Task requirements | Counting task for the entries below: give the number of lines that contain the word "name", with no other text.

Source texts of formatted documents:
****************************************

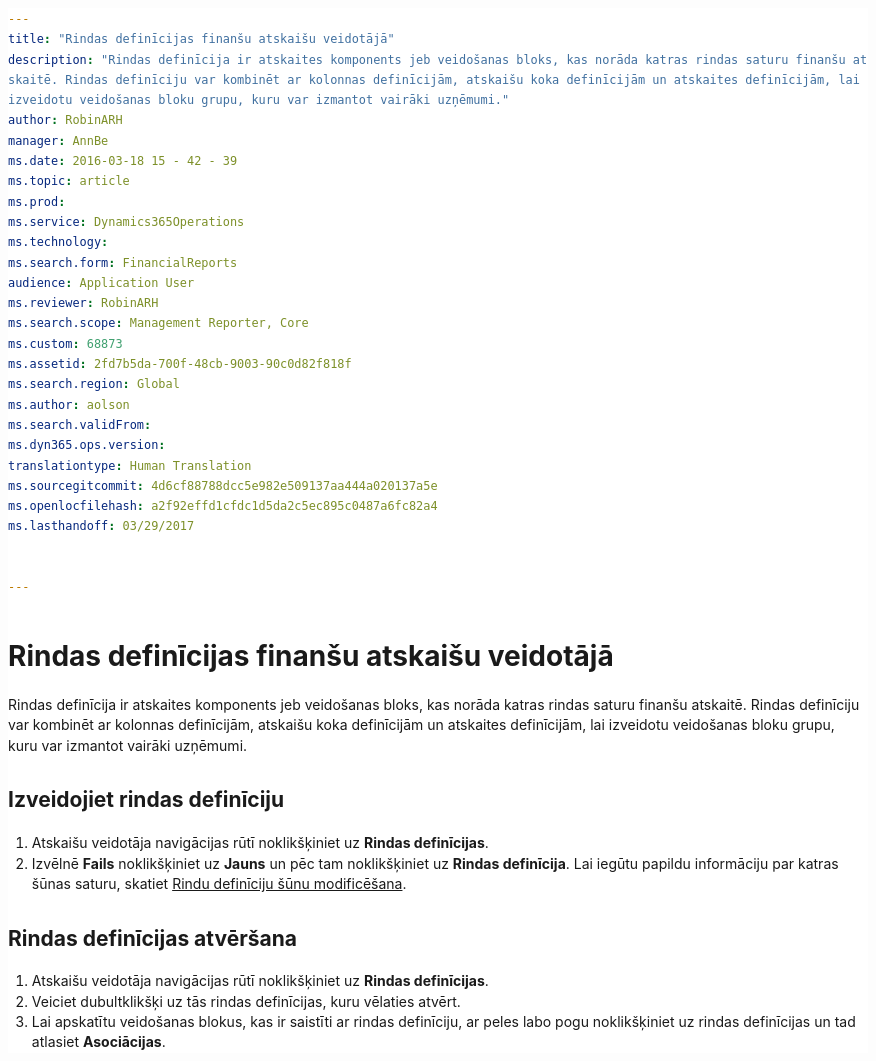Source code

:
 ```yaml
---
title: "Rindas definīcijas finanšu atskaišu veidotājā"
description: "Rindas definīcija ir atskaites komponents jeb veidošanas bloks, kas norāda katras rindas saturu finanšu atskaitē. Rindas definīciju var kombinēt ar kolonnas definīcijām, atskaišu koka definīcijām un atskaites definīcijām, lai izveidotu veidošanas bloku grupu, kuru var izmantot vairāki uzņēmumi."
author: RobinARH
manager: AnnBe
ms.date: 2016-03-18 15 - 42 - 39
ms.topic: article
ms.prod: 
ms.service: Dynamics365Operations
ms.technology: 
ms.search.form: FinancialReports
audience: Application User
ms.reviewer: RobinARH
ms.search.scope: Management Reporter, Core
ms.custom: 68873
ms.assetid: 2fd7b5da-700f-48cb-9003-90c0d82f818f
ms.search.region: Global
ms.author: aolson
ms.search.validFrom: 
ms.dyn365.ops.version: 
translationtype: Human Translation
ms.sourcegitcommit: 4d6cf88788dcc5e982e509137aa444a020137a5e
ms.openlocfilehash: a2f92effd1cfdc1d5da2c5ec895c0487a6fc82a4
ms.lasthandoff: 03/29/2017


---
```


# <a name="row-definitions-in-financial-report-designer"></a>Rindas definīcijas finanšu atskaišu veidotājā

Rindas definīcija ir atskaites komponents jeb veidošanas bloks, kas norāda katras rindas saturu finanšu atskaitē. Rindas definīciju var kombinēt ar kolonnas definīcijām, atskaišu koka definīcijām un atskaites definīcijām, lai izveidotu veidošanas bloku grupu, kuru var izmantot vairāki uzņēmumi.

<a name="create-a-row-definition"></a>Izveidojiet rindas definīciju
-----------------------

1.  Atskaišu veidotāja navigācijas rūtī noklikšķiniet uz **Rindas definīcijas**.
2.  Izvēlnē **Fails** noklikšķiniet uz **Jauns** un pēc tam noklikšķiniet uz **Rindas definīcija**. Lai iegūtu papildu informāciju par katras šūnas saturu, skatiet [Rindu definīciju šūnu modificēšana](modify-row-definition-cells-financial-reporting.md).

## <a name="open-a-row-definition"></a>Rindas definīcijas atvēršana
1.  Atskaišu veidotāja navigācijas rūtī noklikšķiniet uz **Rindas definīcijas**.
2.  Veiciet dubultklikšķi uz tās rindas definīcijas, kuru vēlaties atvērt.
3.  Lai apskatītu veidošanas blokus, kas ir saistīti ar rindas definīciju, ar peles labo pogu noklikšķiniet uz rindas definīcijas un tad atlasiet **Asociācijas**.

****************************************

Result of the exercise | 3